(Required action):
Collect every line in the records below that contains the word "rule".

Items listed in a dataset
_ _ _

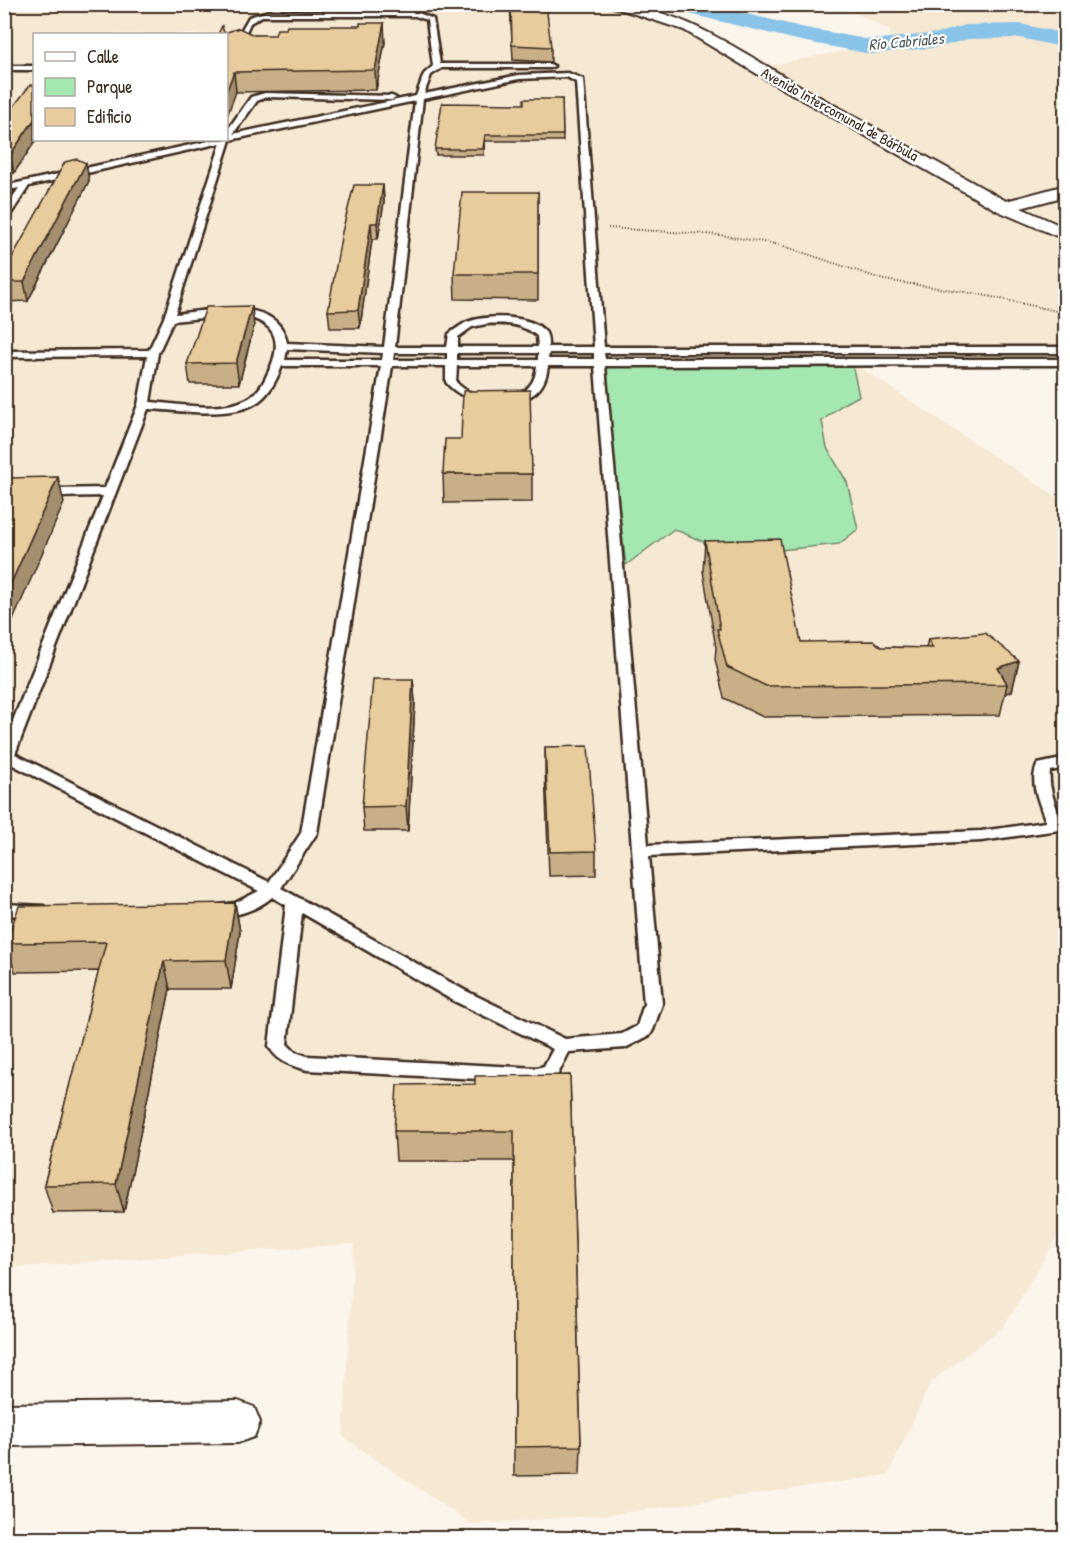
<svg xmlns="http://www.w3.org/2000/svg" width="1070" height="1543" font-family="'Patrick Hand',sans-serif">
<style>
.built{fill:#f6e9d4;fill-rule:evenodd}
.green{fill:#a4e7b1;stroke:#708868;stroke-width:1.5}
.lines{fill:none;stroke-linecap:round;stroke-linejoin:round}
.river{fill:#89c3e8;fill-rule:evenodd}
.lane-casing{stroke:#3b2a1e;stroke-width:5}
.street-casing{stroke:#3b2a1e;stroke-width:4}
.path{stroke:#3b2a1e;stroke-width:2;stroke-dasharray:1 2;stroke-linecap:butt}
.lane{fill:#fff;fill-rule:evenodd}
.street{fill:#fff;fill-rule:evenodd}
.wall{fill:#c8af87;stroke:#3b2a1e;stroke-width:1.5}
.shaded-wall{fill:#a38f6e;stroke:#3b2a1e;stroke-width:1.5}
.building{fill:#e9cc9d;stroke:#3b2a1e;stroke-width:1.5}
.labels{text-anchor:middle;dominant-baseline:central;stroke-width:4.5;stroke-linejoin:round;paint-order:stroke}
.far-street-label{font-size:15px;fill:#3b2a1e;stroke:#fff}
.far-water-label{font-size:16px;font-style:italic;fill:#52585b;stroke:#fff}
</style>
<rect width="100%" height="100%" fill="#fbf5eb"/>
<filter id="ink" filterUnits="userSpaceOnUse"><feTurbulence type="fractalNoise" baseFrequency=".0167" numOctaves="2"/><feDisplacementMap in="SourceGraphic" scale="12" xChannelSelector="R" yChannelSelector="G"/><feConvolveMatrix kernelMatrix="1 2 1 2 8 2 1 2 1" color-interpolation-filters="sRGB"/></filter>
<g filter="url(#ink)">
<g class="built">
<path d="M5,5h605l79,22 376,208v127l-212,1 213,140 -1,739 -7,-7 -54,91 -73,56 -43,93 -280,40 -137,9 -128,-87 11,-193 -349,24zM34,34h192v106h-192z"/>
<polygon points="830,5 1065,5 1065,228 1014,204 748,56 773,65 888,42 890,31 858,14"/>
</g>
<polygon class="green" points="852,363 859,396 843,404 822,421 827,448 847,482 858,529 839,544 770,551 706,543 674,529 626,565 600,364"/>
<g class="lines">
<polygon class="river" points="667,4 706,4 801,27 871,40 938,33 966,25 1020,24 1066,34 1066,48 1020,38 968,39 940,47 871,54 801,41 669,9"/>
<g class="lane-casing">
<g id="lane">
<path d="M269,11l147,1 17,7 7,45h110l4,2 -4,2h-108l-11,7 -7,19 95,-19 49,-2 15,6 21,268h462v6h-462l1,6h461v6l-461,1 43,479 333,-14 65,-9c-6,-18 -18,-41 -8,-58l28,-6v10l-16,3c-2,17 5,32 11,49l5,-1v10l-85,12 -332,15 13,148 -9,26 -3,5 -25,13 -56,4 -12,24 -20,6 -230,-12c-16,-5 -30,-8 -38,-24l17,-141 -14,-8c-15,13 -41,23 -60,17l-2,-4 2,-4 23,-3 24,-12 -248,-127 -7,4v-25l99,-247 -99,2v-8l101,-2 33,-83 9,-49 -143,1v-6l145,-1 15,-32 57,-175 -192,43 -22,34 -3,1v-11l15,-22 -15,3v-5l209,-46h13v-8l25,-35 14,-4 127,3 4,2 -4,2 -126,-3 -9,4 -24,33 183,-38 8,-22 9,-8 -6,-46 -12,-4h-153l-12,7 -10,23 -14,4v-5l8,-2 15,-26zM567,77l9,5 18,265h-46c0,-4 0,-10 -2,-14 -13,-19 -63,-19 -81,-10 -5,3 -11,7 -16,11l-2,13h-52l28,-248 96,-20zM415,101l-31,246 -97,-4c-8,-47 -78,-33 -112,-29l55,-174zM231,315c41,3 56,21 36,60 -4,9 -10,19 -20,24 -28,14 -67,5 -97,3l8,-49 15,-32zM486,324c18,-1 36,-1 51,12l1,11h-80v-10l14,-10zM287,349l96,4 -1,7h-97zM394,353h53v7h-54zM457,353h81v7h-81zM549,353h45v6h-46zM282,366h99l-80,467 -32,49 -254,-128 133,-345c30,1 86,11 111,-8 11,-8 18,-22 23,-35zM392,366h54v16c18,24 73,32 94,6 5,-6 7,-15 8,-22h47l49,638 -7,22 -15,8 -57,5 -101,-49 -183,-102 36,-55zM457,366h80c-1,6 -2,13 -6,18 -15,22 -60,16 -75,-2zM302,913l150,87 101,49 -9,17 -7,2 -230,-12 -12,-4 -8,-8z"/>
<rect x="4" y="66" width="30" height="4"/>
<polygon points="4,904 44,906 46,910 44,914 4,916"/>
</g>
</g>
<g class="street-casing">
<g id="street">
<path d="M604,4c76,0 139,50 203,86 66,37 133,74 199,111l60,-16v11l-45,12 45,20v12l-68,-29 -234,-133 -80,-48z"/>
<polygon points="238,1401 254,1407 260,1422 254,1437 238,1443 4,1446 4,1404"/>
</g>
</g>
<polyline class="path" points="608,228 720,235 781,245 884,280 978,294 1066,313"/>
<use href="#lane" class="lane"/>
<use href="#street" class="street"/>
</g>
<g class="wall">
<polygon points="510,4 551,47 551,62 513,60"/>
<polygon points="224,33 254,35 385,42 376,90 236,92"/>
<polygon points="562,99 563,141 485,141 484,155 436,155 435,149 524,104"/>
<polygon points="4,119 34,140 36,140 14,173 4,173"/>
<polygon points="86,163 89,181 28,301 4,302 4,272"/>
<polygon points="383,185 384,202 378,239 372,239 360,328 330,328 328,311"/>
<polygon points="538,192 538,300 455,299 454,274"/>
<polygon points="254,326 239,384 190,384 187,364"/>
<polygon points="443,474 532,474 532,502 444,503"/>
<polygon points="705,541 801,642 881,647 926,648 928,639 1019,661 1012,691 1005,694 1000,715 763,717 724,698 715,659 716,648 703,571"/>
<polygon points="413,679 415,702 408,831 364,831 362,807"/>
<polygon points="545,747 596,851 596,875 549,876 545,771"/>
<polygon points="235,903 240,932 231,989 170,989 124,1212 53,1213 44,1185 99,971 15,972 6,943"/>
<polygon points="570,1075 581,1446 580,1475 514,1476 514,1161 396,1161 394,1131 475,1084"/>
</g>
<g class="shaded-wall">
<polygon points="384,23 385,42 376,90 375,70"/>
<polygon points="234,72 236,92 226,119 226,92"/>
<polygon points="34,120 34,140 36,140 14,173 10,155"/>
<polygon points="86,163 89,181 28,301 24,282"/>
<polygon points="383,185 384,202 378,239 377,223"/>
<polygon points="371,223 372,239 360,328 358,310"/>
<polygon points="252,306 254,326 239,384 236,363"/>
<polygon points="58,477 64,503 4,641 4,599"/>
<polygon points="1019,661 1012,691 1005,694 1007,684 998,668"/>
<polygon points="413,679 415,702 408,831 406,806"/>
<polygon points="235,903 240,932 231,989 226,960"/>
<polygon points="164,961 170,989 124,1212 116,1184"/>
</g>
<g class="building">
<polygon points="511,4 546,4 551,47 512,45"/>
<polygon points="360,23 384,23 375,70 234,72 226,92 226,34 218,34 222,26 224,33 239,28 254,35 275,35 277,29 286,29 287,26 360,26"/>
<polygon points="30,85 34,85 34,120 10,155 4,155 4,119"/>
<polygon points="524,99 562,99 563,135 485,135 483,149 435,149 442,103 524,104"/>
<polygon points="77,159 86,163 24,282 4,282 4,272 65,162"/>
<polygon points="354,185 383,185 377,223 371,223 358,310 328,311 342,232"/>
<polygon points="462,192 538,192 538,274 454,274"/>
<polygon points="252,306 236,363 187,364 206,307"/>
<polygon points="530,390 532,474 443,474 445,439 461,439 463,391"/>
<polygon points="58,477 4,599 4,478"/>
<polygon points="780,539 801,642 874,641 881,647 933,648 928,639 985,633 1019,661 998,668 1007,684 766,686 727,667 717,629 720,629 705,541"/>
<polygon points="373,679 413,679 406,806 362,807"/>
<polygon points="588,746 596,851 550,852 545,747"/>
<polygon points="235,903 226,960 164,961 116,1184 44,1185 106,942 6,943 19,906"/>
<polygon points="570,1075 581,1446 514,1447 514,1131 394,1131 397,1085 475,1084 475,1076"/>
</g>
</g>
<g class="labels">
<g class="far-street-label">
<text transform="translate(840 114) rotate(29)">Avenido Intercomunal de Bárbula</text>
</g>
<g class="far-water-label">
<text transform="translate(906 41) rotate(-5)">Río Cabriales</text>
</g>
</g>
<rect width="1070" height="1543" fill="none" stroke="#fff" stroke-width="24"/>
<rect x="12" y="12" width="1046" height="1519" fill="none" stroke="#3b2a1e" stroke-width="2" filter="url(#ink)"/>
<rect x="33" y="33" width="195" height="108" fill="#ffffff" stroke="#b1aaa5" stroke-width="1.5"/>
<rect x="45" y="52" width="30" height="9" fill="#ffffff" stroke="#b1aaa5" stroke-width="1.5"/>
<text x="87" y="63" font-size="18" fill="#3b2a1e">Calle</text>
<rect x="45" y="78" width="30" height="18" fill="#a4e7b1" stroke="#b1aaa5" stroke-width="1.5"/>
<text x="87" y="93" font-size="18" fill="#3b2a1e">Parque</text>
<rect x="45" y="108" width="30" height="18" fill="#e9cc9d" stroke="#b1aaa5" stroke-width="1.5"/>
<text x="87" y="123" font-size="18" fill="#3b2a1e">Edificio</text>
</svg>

_ _ _

(Response to the exercise):
.built{fill:#f6e9d4;fill-rule:evenodd}
.river{fill:#89c3e8;fill-rule:evenodd}
.lane{fill:#fff;fill-rule:evenodd}
.street{fill:#fff;fill-rule:evenodd}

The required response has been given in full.